┌─ Exercise material
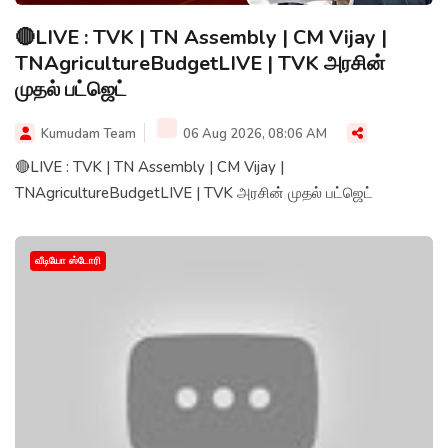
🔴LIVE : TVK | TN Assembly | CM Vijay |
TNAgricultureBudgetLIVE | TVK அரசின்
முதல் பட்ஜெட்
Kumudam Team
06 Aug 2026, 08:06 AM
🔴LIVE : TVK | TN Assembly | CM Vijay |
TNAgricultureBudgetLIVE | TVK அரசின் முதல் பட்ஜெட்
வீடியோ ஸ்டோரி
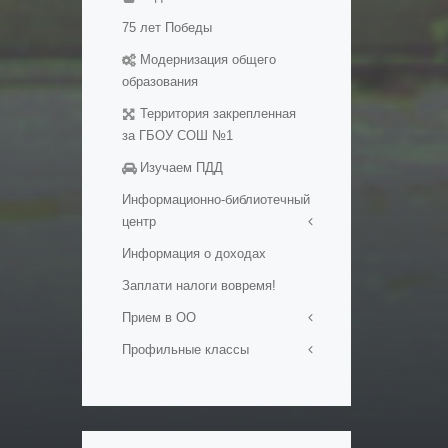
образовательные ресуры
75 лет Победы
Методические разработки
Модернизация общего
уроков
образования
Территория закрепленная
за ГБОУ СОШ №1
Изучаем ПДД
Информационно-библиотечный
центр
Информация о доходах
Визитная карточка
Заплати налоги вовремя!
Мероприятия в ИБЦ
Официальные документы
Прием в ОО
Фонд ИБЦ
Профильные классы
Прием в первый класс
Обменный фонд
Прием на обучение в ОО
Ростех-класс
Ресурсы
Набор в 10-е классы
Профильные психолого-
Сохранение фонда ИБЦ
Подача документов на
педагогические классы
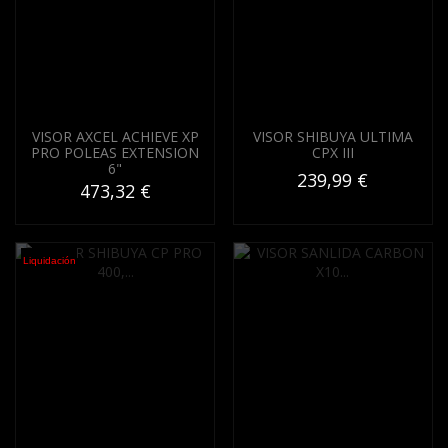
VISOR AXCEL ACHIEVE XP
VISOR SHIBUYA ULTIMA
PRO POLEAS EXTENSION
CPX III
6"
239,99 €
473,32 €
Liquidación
└─
┌─ Exercise material
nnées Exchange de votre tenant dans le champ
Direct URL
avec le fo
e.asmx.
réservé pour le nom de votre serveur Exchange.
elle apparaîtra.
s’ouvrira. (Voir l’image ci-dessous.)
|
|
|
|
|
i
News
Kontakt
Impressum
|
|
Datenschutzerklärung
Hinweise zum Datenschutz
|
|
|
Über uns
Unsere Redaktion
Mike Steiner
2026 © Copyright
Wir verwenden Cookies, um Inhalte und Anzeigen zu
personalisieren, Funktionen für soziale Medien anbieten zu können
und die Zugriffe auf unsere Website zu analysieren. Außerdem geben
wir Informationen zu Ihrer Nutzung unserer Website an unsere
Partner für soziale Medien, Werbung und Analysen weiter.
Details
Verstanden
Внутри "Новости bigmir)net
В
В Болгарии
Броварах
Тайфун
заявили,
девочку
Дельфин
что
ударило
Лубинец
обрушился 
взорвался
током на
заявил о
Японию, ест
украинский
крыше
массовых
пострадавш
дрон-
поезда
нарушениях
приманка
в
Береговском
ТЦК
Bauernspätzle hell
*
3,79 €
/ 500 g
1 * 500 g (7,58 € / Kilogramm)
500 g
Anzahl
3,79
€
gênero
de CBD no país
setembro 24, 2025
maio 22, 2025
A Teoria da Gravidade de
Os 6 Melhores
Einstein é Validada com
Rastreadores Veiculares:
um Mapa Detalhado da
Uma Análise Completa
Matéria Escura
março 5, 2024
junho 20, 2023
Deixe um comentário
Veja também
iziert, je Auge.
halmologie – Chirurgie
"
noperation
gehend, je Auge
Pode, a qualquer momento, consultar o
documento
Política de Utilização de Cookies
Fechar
└─
• Directions:
Recast the part that opens with the line containing "образовательные ресуры" and closes with the line containing "Liquidación" as a Markdown table with the columns No. and Text, with one numbered row per line and no rows for blank lines. Leave the pictures out of the table.

• Task output:
| No. | Text |
|---|---|
| 1 | образовательные ресуры |
| 2 | 75 лет Победы |
| 3 | Методические разработки |
| 4 | Модернизация общего |
| 5 | уроков |
| 6 | образования |
| 7 | Территория закрепленная |
| 8 | за ГБОУ СОШ №1 |
| 9 | Изучаем ПДД |
| 10 | Информационно-библиотечный |
| 11 | центр |
| 12 | Информация о доходах |
| 13 | Визитная карточка |
| 14 | Заплати налоги вовремя! |
| 15 | Мероприятия в ИБЦ |
| 16 | Официальные документы |
| 17 | Прием в ОО |
| 18 | Фонд ИБЦ |
| 19 | Профильные классы |
| 20 | Прием в первый класс |
| 21 | Обменный фонд |
| 22 | Прием на обучение в ОО |
| 23 | Ростех-класс |
| 24 | Ресурсы |
| 25 | Набор в 10-е классы |
| 26 | Профильные психолого- |
| 27 | Сохранение фонда ИБЦ |
| 28 | Подача документов на |
| 29 | педагогические классы |
| 30 | VISOR AXCEL ACHIEVE XP |
| 31 | VISOR SHIBUYA ULTIMA |
| 32 | PRO POLEAS EXTENSION |
| 33 | CPX III |
| 34 | 6" |
| 35 | 239,99 € |
| 36 | 473,32 € |
| 37 | Liquidación |